◆ WHAT THE EXERCISE ASKS:
Each entry below should be returned exactly as is, with the pictures removed.

(Dataset entries)
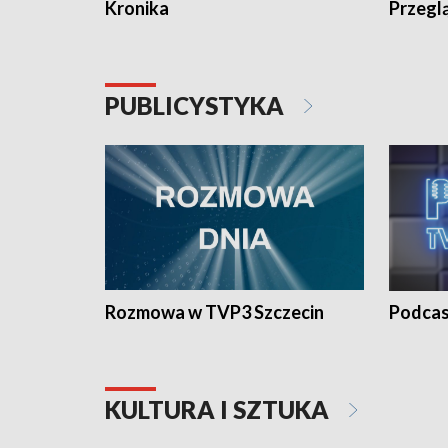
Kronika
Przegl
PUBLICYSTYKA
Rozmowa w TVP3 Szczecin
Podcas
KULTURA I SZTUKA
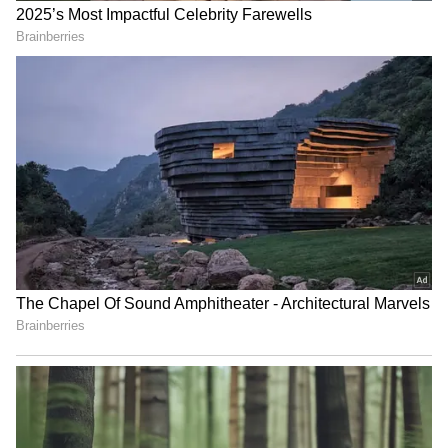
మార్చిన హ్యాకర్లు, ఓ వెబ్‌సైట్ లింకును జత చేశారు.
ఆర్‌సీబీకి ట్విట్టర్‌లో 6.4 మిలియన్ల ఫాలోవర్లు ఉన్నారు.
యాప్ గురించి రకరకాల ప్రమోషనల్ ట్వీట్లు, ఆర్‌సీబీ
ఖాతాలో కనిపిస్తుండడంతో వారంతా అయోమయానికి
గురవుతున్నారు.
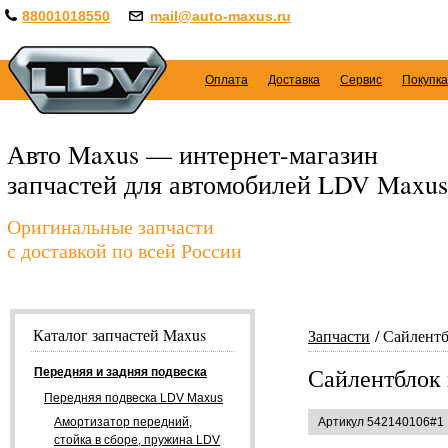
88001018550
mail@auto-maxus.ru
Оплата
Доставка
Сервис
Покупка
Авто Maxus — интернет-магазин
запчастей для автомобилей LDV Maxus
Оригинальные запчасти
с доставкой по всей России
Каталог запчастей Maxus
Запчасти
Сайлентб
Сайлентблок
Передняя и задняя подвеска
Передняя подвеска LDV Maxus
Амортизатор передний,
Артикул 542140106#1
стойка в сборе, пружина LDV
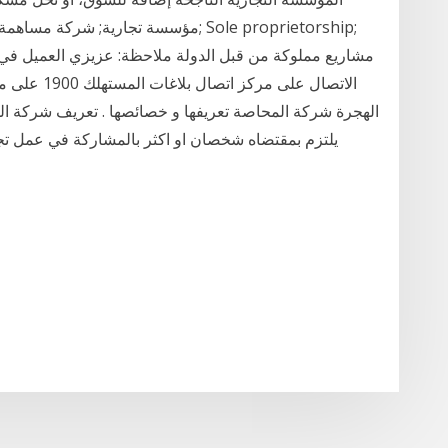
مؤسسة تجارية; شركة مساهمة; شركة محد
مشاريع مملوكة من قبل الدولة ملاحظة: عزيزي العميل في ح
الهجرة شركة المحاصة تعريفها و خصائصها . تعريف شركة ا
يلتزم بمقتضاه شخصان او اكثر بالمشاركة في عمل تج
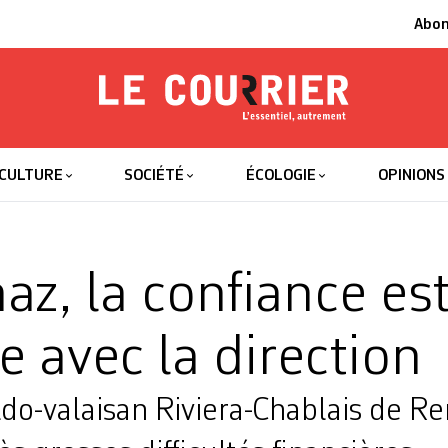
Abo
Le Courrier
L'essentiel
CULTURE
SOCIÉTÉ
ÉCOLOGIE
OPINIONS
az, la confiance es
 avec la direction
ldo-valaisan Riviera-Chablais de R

◆ ANSWER BOX:
Kronika
Przegl
PUBLICYSTYKA
Rozmowa w TVP3 Szczecin
Podcas
KULTURA I SZTUKA
మార్చిన హ్యాకర్లు, ఓ వెబ్‌సైట్ లింకును జత చేశారు.
ఆర్‌సీబీకి ట్విట్టర్‌లో 6.4 మిలియన్ల ఫాలోవర్లు ఉన్నారు.
యాప్ గురించి రకరకాల ప్రమోషనల్ ట్వీట్లు, ఆర్‌సీబీ
ఖాతాలో కనిపిస్తుండడంతో వారంతా అయోమయానికి
గురవుతున్నారు.
88001018550
mail@auto-maxus.ru
Оплата
Доставка
Сервис
Покупка
Авто Maxus — интернет-магазин
запчастей для автомобилей LDV Maxus
Оригинальные запчасти
с доставкой по всей России
Каталог запчастей Maxus
Запчасти
Сайлентб
Сайлентблок
Передняя и задняя подвеска
Передняя подвеска LDV Maxus
Амортизатор передний,
Артикул 542140106#1
стойка в сборе, пружина LDV
مؤسسة تجارية; شركة مساهمة; شركة محد
مشاريع مملوكة من قبل الدولة ملاحظة: عزيزي العميل في ح
الهجرة شركة المحاصة تعريفها و خصائصها . تعريف شركة ا
يلتزم بمقتضاه شخصان او اكثر بالمشاركة في عمل تج
Abo
Le Courrier
L'essentiel
CULTURE
SOCIÉTÉ
ÉCOLOGIE
OPINIONS
az, la confiance es
 avec la direction
ldo-valaisan Riviera-Chablais de R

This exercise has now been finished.